To Benjamin Franklin from [Richard Price], 15 June 1777

From [Richard Price]

AL: American Philosophical Society

N[ewingto]n G[ree]n June 15th 1777

The writer of this presents his best respects and wishes to Dr. Franklin, whom he always thinks of with particular regard. He begs the favour of him to convey the inclosed letters to the persons to whom they are directed. He Supposes Dr. Franklin has frequent opportunities for sending to New: England; and, therefore has taken the liberty to trouble him with the care of the letter to Dr. Winthrop.3

The general talk here of military men and of the ministry is that Philadelphia will be taken, and the war with the Americans decided this Summer. Distrest by the loss of their magazines; disappointed in their views from Europe; discouraged by disunion and desertion among themselves, and threaten’d by an invasion from Canada under Burgoyne, all, it is said, is over with them. Such is the confidence with which this is given out that many of those who are least disposed to credit such assertions are Stagger’d. So certain do the Bishops in particular think the speedy conquest of America that they have formed a Committee for taking into consideration measures for Settling Bishops in America agreeably to an intimation at the conclusion of the Archbishop of York’s Sermon in Feby. last to the Society for propagating the Gospel.4

Addressed: To / Dr Franklin / Paris

Notation: Rich. Price

[Note numbering follows the Franklin Papers source.]
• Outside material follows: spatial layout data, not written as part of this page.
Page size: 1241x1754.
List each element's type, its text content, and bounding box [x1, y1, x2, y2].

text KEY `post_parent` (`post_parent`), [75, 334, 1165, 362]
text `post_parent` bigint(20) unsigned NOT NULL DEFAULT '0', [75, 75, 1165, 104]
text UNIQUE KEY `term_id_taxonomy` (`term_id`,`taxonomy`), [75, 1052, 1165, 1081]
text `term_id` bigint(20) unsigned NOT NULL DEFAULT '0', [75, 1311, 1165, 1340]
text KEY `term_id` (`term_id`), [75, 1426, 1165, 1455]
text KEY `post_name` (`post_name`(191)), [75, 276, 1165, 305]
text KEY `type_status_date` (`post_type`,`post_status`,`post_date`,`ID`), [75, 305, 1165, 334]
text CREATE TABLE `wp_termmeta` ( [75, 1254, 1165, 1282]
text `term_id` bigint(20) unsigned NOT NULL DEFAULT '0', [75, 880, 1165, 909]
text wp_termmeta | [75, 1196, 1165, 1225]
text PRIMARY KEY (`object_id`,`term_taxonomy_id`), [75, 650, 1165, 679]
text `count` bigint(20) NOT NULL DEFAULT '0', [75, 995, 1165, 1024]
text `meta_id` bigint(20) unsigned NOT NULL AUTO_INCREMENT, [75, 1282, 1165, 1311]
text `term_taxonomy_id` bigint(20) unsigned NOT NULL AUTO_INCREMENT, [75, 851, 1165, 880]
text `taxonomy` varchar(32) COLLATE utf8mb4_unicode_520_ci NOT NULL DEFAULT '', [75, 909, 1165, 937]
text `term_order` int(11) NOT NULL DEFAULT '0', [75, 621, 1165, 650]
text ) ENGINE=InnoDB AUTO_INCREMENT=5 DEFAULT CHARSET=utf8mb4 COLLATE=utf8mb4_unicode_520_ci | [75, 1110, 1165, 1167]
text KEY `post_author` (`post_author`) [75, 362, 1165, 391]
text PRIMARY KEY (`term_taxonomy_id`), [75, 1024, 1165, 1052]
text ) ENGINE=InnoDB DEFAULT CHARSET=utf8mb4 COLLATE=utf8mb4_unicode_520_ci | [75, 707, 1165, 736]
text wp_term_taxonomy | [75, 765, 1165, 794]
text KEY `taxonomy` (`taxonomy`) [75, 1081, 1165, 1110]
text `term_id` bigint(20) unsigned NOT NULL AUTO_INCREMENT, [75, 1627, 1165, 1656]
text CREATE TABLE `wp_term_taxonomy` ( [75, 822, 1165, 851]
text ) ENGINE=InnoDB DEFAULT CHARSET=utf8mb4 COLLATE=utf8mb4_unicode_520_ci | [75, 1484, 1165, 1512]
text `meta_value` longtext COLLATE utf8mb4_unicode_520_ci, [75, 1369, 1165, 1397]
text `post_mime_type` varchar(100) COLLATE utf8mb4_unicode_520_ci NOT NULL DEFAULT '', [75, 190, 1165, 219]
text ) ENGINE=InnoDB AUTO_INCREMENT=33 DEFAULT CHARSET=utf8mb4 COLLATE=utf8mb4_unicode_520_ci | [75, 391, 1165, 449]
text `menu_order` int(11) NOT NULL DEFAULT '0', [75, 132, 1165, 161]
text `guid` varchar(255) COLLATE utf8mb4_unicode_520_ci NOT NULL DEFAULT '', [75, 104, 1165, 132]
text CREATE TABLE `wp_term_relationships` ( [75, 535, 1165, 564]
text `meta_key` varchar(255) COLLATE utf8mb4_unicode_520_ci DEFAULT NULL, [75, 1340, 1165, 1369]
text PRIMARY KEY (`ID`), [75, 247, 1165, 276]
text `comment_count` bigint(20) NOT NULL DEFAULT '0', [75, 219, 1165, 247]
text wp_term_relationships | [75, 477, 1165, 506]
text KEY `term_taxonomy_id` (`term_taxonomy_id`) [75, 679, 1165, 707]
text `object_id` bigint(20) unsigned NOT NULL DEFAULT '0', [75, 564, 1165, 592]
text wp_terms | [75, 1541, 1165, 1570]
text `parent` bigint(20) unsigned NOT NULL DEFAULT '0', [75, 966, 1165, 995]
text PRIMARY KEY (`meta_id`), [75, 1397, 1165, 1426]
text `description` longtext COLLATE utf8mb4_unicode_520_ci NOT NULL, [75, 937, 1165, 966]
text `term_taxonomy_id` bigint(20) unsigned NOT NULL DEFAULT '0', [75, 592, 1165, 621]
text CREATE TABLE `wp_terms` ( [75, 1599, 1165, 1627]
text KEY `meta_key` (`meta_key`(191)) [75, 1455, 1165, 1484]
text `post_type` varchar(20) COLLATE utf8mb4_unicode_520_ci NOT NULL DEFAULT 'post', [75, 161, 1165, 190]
3The letter to Winthrop, of the same date, was not forwarded; it is in the APS. “I am become a person so marked and obnoxious,” Price explained in it, “that prudence requires me to be very cautious. So true is this that I avoid all correspondence with Dr. Franklin, tho’ so near to me as Paris.” The other letter he enclosed, or one of them if there were several, was to Arthur Lee, again of June 15, and is printed in 2 Mass. Hist. Soc. Proc., XVII (1903), 310–11.

4The recently installed Archbishop, William Markham, preached a sermon on Feb. 21 in which he returned to the old idea of establishing an American episcopacy once the war was won: A Sermon Preached before the Incorporated Society for the Propagation of the Gospel in Foreign Parts ... (London, 1777), p. XXIV.